■ **What needs to be done**: Could you copy every record exactly, leaving the pictures behind?

Bounding box prediction data:
%%
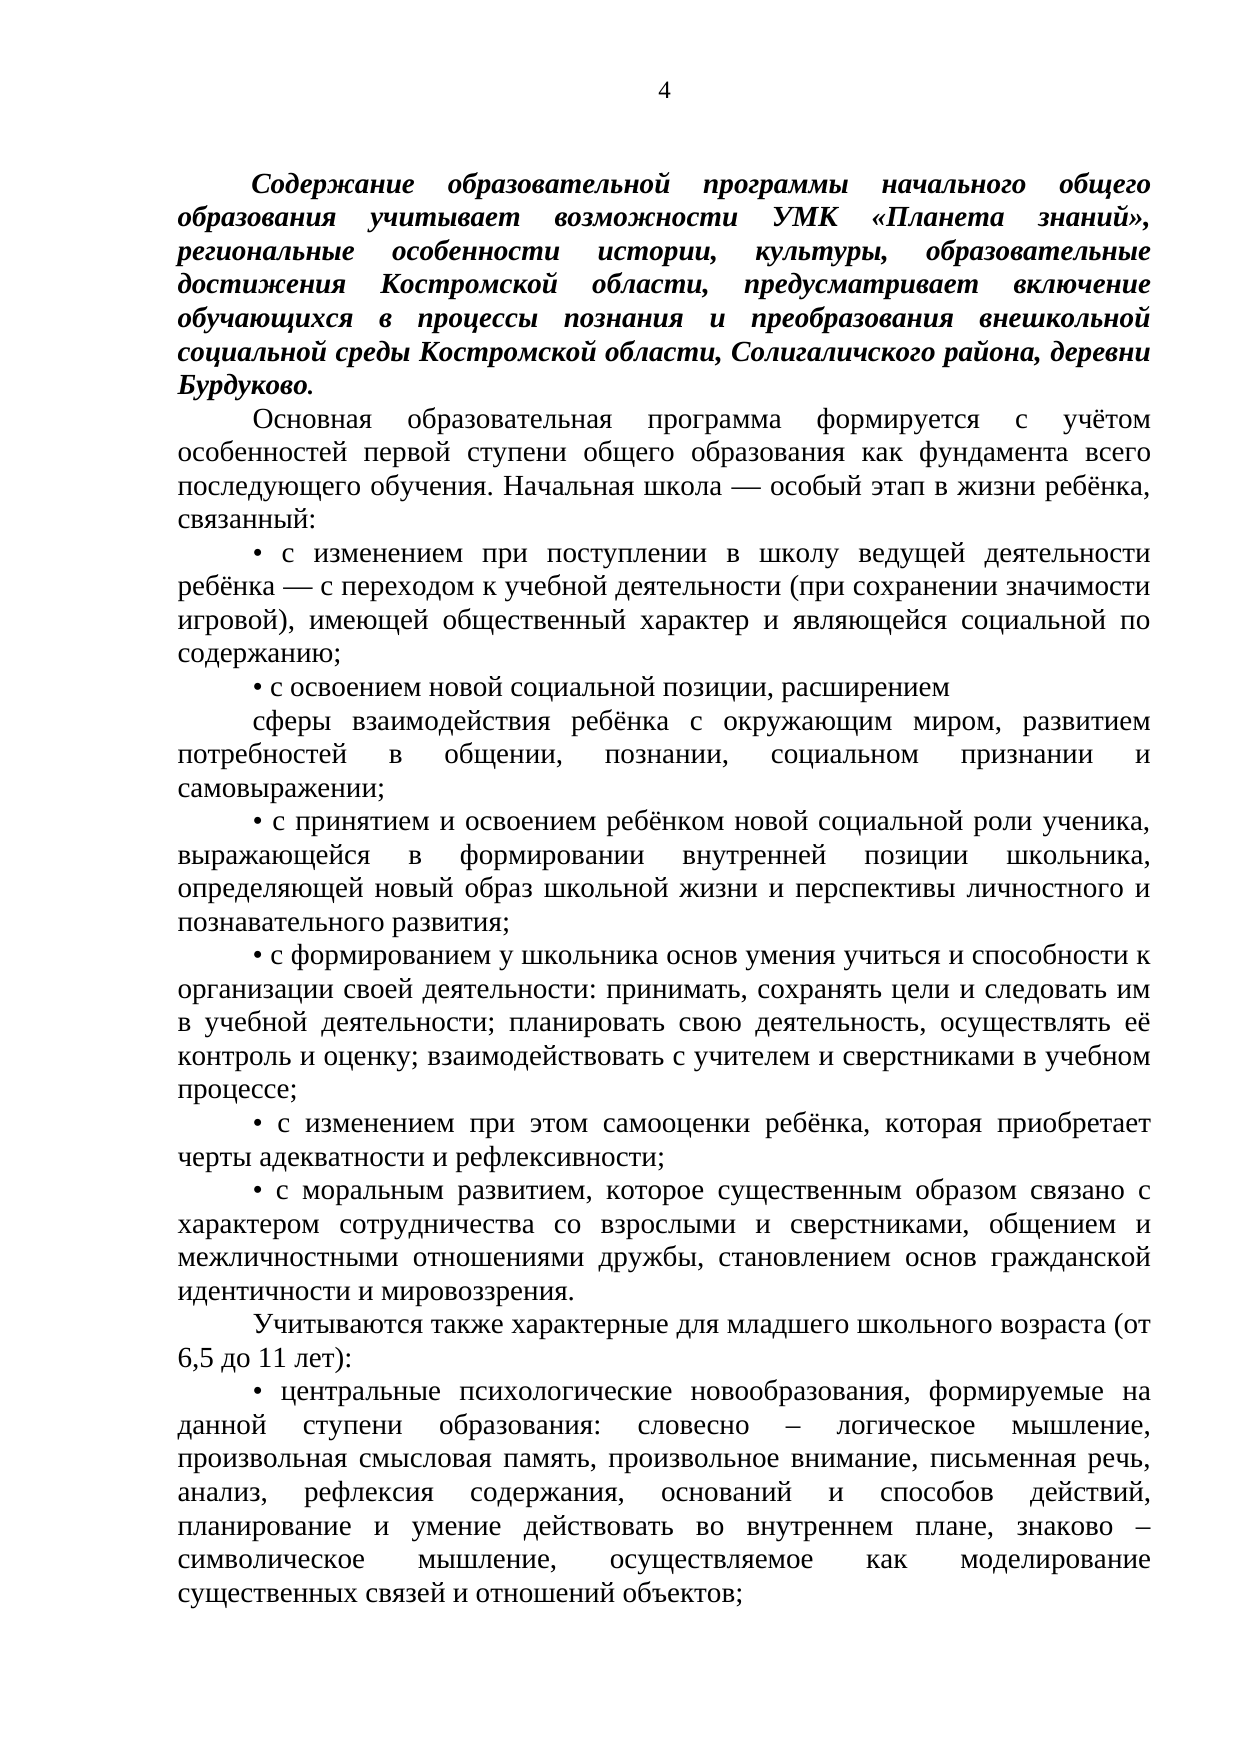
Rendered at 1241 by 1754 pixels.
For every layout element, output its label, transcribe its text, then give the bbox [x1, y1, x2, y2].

text сферы взаимодействия ребёнка с окружающим миром, развитием потребностей в общении, познании, социальном признании и самовыражении; [177, 703, 1152, 803]
text • с освоением новой социальной позиции, расширением [177, 669, 1152, 703]
text Учитываются также характерные для младшего школьного возраста (от 6,5 до 11 лет): [177, 1306, 1152, 1373]
text • с формированием у школьника основ умения учиться и способности к организации своей деятельности: принимать, сохранять цели и следовать им в учебной деятельности; планировать свою деятельность, осуществлять её контроль и оценку; взаимодействовать с учителем и сверстниками в учебном процессе; [177, 937, 1152, 1105]
text • с изменением при этом самооценки ребёнка, которая приобретает черты адекватности и рефлексивности; [177, 1105, 1152, 1172]
text • с изменением при поступлении в школу ведущей деятельности ребёнка — с переходом к учебной деятельности (при сохранении значимости игровой), имеющей общественный характер и являющейся социальной по содержанию; [177, 535, 1152, 669]
text Содержание образовательной программы начального общего образования учитывает возможности УМК «Планета знаний», региональные особенности истории, культуры, образовательные достижения Костромской области, предусматривает включение обучающихся в процессы познания и преобразования внешкольной социальной среды Костромской области, Солигаличского района, деревни Бурдуково. [177, 166, 1152, 401]
text • с принятием и освоением ребёнком новой социальной роли ученика, выражающейся в формировании внутренней позиции школьника, определяющей новый образ школьной жизни и перспективы личностного и познавательного развития; [177, 803, 1152, 937]
text • с моральным развитием, которое существенным образом связано с характером сотрудничества со взрослыми и сверстниками, общением и межличностными отношениями дружбы, становлением основ гражданской идентичности и мировоззрения. [177, 1172, 1152, 1306]
text Основная образовательная программа формируется с учётом особенностей первой ступени общего образования как фундамента всего последующего обучения. Начальная школа — особый этап в жизни ребёнка, связанный: [177, 401, 1152, 535]
text • центральные психологические новообразования, формируемые на данной ступени образования: словесно – логическое мышление, произвольная смысловая память, произвольное внимание, письменная речь, анализ, рефлексия содержания, оснований и способов действий, планирование и умение действовать во внутреннем плане, знаково –символическое мышление, осуществляемое как моделирование существенных связей и отношений объектов; [177, 1373, 1152, 1608]
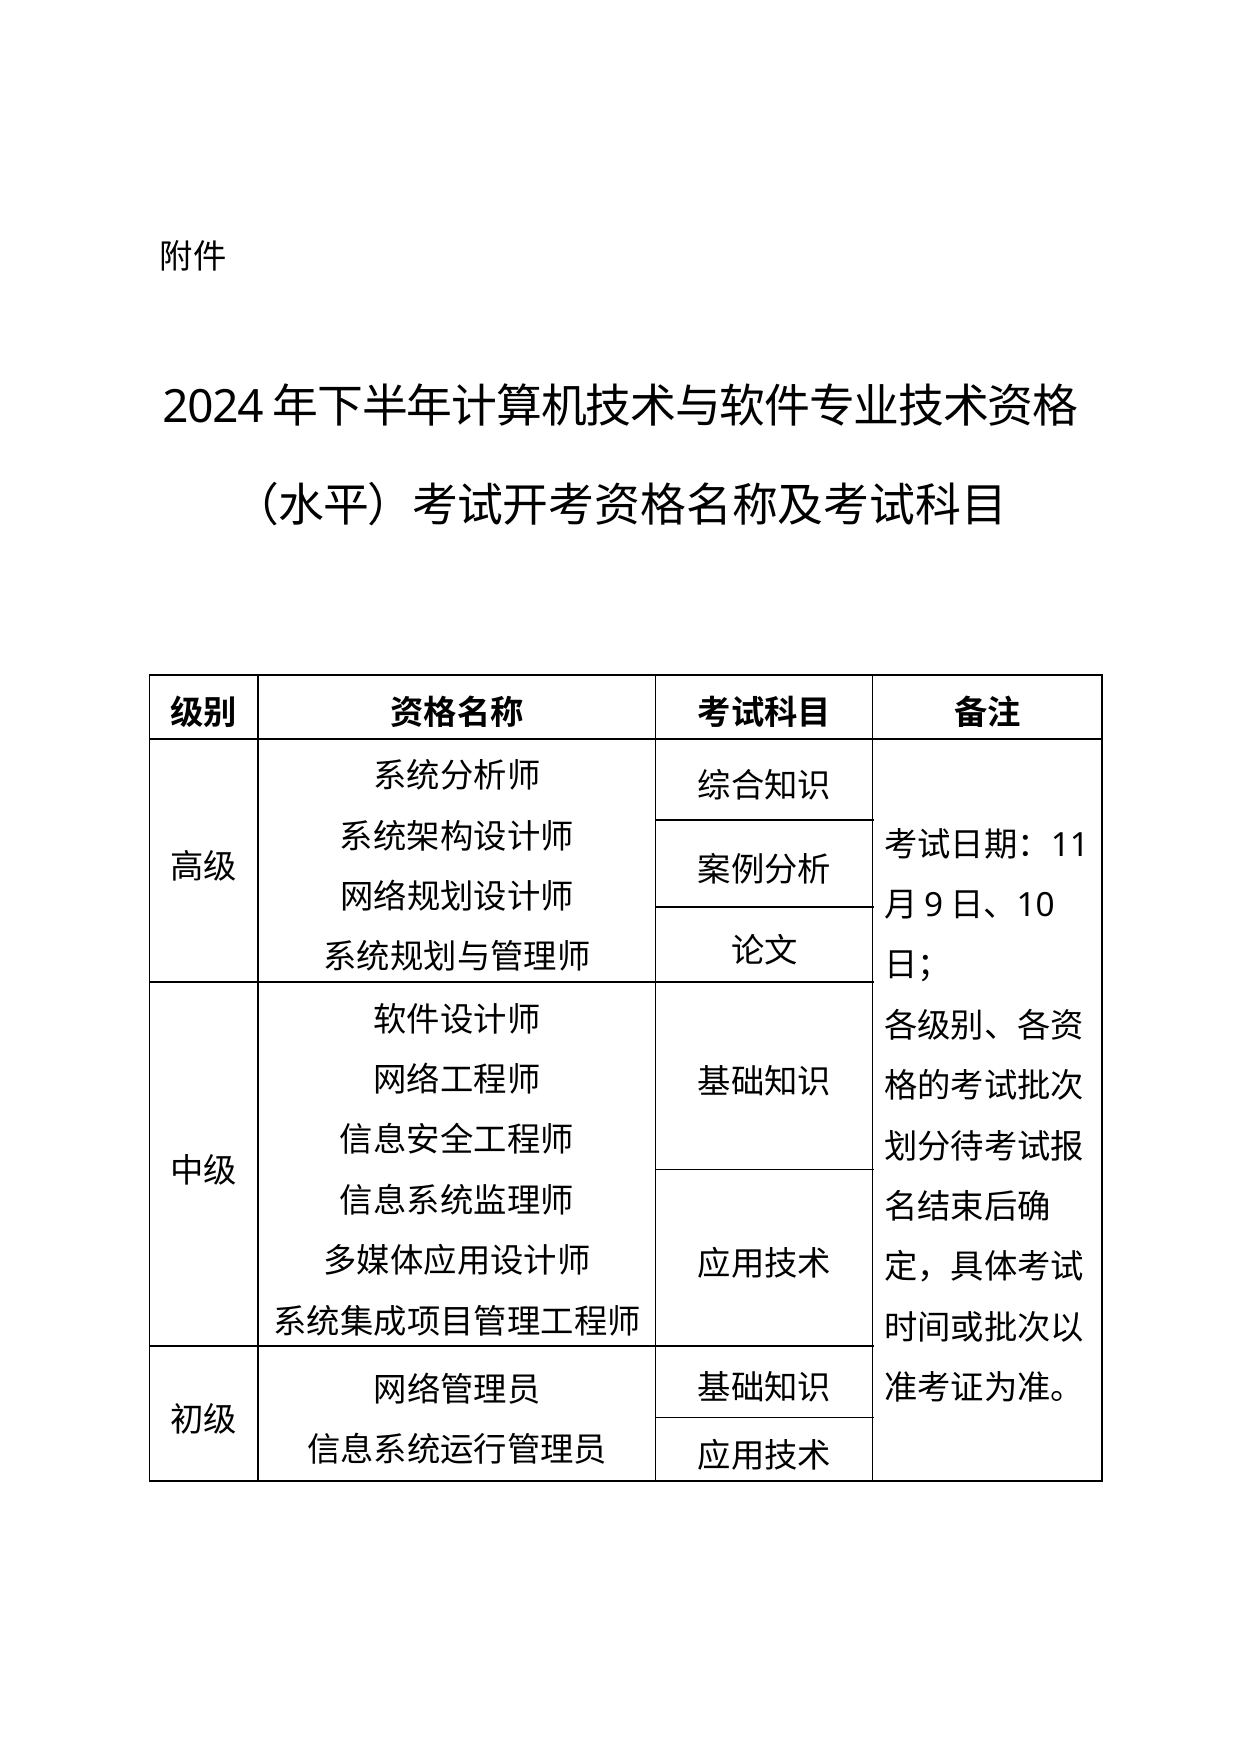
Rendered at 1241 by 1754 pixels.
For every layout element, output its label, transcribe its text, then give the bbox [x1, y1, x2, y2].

table_cell 中级 [150, 983, 257, 1345]
table_cell 基础知识 [656, 983, 872, 1169]
table_header 资格名称 [259, 676, 655, 738]
text 2024年下半年计算机技术与软件专业技术资格（水平）考试开考资格名称及考试科目 [159, 353, 1081, 551]
table_cell 考试日期：11月9日、10日； 各级别、各资格的考试批次划分待考试报名结束后确定，具体考试时间或批次以准考证为准。 [873, 740, 1101, 1480]
table_header 级别 [150, 676, 257, 738]
text 附件 [159, 221, 1081, 287]
table_cell 案例分析 [656, 821, 872, 906]
table_cell 基础知识 [656, 1347, 872, 1417]
table_cell 应用技术 [656, 1418, 872, 1480]
table_cell 高级 [150, 740, 257, 981]
table_cell 网络管理员 信息系统运行管理员 [259, 1347, 655, 1480]
table_cell 应用技术 [656, 1170, 872, 1345]
table_cell 系统分析师 系统架构设计师 网络规划设计师 系统规划与管理师 [259, 740, 655, 981]
table_cell 软件设计师 网络工程师 信息安全工程师 信息系统监理师 多媒体应用设计师 系统集成项目管理工程师 [259, 983, 655, 1345]
table_cell 论文 [656, 908, 872, 981]
table_header 备注 [873, 676, 1101, 738]
table_cell 综合知识 [656, 740, 872, 819]
table_header 考试科目 [656, 676, 872, 738]
table_cell 初级 [150, 1347, 257, 1480]
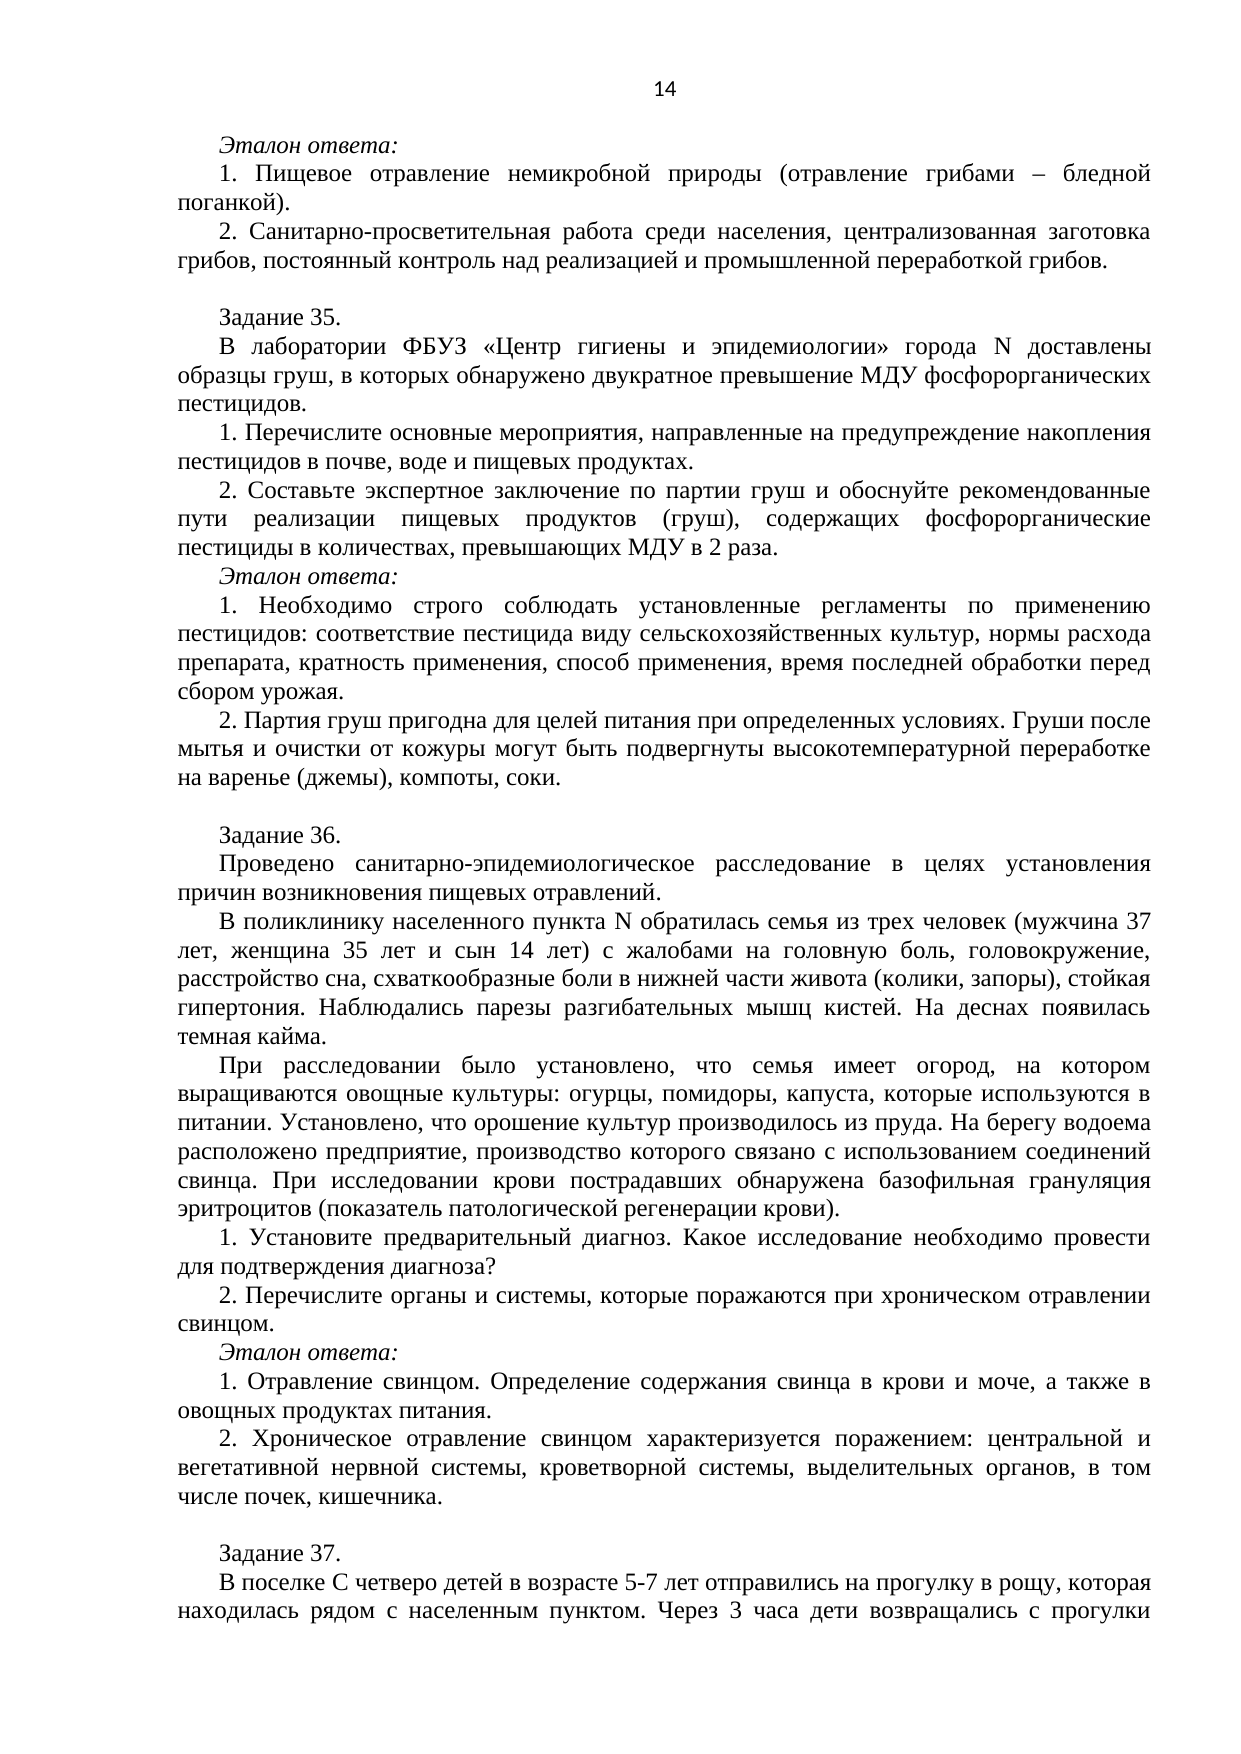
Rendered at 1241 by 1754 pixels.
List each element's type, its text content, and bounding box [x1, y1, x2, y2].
%%
■ **Final answer**:
Rendered at 1241 by 1754 pixels.
For every layout element, output its label, transcribe its text, then give the bbox [x1, y1, x2, y2].

text сферы взаимодействия ребёнка с окружающим миром, развитием потребностей в общении, познании, социальном признании и самовыражении; [177, 703, 1152, 803]
text • с освоением новой социальной позиции, расширением [177, 669, 1152, 703]
text Учитываются также характерные для младшего школьного возраста (от 6,5 до 11 лет): [177, 1306, 1152, 1373]
text • с формированием у школьника основ умения учиться и способности к организации своей деятельности: принимать, сохранять цели и следовать им в учебной деятельности; планировать свою деятельность, осуществлять её контроль и оценку; взаимодействовать с учителем и сверстниками в учебном процессе; [177, 937, 1152, 1105]
text • с изменением при этом самооценки ребёнка, которая приобретает черты адекватности и рефлексивности; [177, 1105, 1152, 1172]
text • с изменением при поступлении в школу ведущей деятельности ребёнка — с переходом к учебной деятельности (при сохранении значимости игровой), имеющей общественный характер и являющейся социальной по содержанию; [177, 535, 1152, 669]
text Содержание образовательной программы начального общего образования учитывает возможности УМК «Планета знаний», региональные особенности истории, культуры, образовательные достижения Костромской области, предусматривает включение обучающихся в процессы познания и преобразования внешкольной социальной среды Костромской области, Солигаличского района, деревни Бурдуково. [177, 166, 1152, 401]
text • с принятием и освоением ребёнком новой социальной роли ученика, выражающейся в формировании внутренней позиции школьника, определяющей новый образ школьной жизни и перспективы личностного и познавательного развития; [177, 803, 1152, 937]
text • с моральным развитием, которое существенным образом связано с характером сотрудничества со взрослыми и сверстниками, общением и межличностными отношениями дружбы, становлением основ гражданской идентичности и мировоззрения. [177, 1172, 1152, 1306]
text Основная образовательная программа формируется с учётом особенностей первой ступени общего образования как фундамента всего последующего обучения. Начальная школа — особый этап в жизни ребёнка, связанный: [177, 401, 1152, 535]
text • центральные психологические новообразования, формируемые на данной ступени образования: словесно – логическое мышление, произвольная смысловая память, произвольное внимание, письменная речь, анализ, рефлексия содержания, оснований и способов действий, планирование и умение действовать во внутреннем плане, знаково –символическое мышление, осуществляемое как моделирование существенных связей и отношений объектов; [177, 1373, 1152, 1608]
Rendered at 1241 by 1754 pixels.
For every layout element, output its label, transcribe its text, then give the bbox [x1, y1, x2, y2].

table_cell 中级 [150, 983, 257, 1345]
table_cell 基础知识 [656, 983, 872, 1169]
table_header 资格名称 [259, 676, 655, 738]
text 2024年下半年计算机技术与软件专业技术资格（水平）考试开考资格名称及考试科目 [159, 353, 1081, 551]
table_cell 考试日期：11月9日、10日； 各级别、各资格的考试批次划分待考试报名结束后确定，具体考试时间或批次以准考证为准。 [873, 740, 1101, 1480]
table_header 级别 [150, 676, 257, 738]
text 附件 [159, 221, 1081, 287]
table_cell 案例分析 [656, 821, 872, 906]
table_cell 基础知识 [656, 1347, 872, 1417]
table_cell 应用技术 [656, 1418, 872, 1480]
table_cell 高级 [150, 740, 257, 981]
table_cell 网络管理员 信息系统运行管理员 [259, 1347, 655, 1480]
table_cell 应用技术 [656, 1170, 872, 1345]
table_cell 系统分析师 系统架构设计师 网络规划设计师 系统规划与管理师 [259, 740, 655, 981]
table_cell 软件设计师 网络工程师 信息安全工程师 信息系统监理师 多媒体应用设计师 系统集成项目管理工程师 [259, 983, 655, 1345]
table_cell 论文 [656, 908, 872, 981]
table_header 备注 [873, 676, 1101, 738]
table_cell 综合知识 [656, 740, 872, 819]
table_header 考试科目 [656, 676, 872, 738]
table_cell 初级 [150, 1347, 257, 1480]
Rendered at 1241 by 1754 pixels.
List each element's type, its text content, and bounding box [x1, y1, x2, y2].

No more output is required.